Dorothy Mead (1928–1975) was a British painter.

Mead was born in London, England, but adopted at three months old by a family in Walthamstow. Her mother had a florists shop She first met David Bomberg (1890–1957) when he was teaching at the South east Essex School of Art at Dagenham School of Art in 1944. She followed him when he moved to the City Literary Institute in London and then to the Borough Polytechnic where she studied under Bomberg from 1945 to 1951. Mead was a founder member of the Borough Group in 1946 together with other pupils of Bomberg including Cliff Holden.

From 1956 until 1959, Mead was a mature student at the Slade School of Art, following Bomberg's inspiration. Here she met artist and teacher Andrew Forge. She had a major influence on students such as Patrick Procktor and Mario Dubsky and was the first woman president of the student annual exhibiting society, Young Contemporaries (later renamed New Contemporaries), in 1959. The previous year, the Slade awarded her the Figure Painting Prize, and the Steer Prize. In 1959 she was asked to leave the Slade, in spite of her award-winning work, because she refused to sit the course on perspective. She believed - with Bomberg - that the stylistic approach was invalid. Her thesis, explaining her view was not accepted by the principal, William Coldstream.

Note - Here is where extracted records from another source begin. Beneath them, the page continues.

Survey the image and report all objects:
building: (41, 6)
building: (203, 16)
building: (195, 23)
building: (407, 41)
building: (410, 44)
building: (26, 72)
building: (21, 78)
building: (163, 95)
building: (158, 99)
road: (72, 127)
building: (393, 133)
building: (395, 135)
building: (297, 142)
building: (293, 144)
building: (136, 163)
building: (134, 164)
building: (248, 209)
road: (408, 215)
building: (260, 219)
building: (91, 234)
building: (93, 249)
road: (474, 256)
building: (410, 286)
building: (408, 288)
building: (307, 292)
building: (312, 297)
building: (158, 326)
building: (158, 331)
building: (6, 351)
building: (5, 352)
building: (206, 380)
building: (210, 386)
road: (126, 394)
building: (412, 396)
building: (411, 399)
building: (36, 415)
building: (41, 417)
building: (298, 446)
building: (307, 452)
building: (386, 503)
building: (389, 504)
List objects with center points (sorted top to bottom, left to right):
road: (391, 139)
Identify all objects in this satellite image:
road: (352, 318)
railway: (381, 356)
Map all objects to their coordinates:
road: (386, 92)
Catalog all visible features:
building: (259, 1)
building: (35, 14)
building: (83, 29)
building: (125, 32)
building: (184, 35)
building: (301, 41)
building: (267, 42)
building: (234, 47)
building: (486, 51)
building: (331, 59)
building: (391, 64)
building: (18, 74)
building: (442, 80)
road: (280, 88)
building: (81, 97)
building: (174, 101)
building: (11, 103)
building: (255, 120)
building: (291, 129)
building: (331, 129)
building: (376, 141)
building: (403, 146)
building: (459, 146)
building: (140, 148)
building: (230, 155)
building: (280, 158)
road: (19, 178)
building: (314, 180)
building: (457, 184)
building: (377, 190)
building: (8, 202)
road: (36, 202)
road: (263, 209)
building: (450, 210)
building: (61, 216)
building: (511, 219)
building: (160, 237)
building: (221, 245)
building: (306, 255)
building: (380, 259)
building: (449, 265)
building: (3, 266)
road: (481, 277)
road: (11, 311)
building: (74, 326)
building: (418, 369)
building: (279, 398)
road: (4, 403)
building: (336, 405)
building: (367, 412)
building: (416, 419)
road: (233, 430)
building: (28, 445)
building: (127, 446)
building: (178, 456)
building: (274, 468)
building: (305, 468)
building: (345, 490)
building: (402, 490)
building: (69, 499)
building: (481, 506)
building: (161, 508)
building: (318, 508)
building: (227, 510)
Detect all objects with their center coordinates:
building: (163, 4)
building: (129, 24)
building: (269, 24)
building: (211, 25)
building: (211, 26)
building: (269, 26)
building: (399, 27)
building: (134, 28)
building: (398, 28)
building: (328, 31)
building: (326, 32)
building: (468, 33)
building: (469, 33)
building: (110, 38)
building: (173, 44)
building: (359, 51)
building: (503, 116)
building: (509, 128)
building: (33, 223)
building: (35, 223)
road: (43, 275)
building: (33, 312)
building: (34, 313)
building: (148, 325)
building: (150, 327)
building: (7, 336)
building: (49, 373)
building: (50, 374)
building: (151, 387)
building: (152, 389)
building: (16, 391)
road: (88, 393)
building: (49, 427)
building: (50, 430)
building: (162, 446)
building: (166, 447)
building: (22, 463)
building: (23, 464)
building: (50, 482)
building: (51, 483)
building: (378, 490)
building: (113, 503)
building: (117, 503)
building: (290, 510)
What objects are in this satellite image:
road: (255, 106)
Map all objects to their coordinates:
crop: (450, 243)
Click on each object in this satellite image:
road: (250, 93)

In the Arts Council England series of touring exhibitions, Six Young Painters, Mead exhibited in 1964 with other artists including Peter Blake, William Crozier, David Hockney, Bridget Riley, and Euan Uglow. Mead joined the London Group of artists in 1960. The New Statesman, the left-wing magazine singled her out, when critic David Sylvester remarked she tends to affirm the supremacy of light, as women's painting often does. Holden, her partner said Dorothy sticks to her principals, but like myself and Bomberg was an outsider.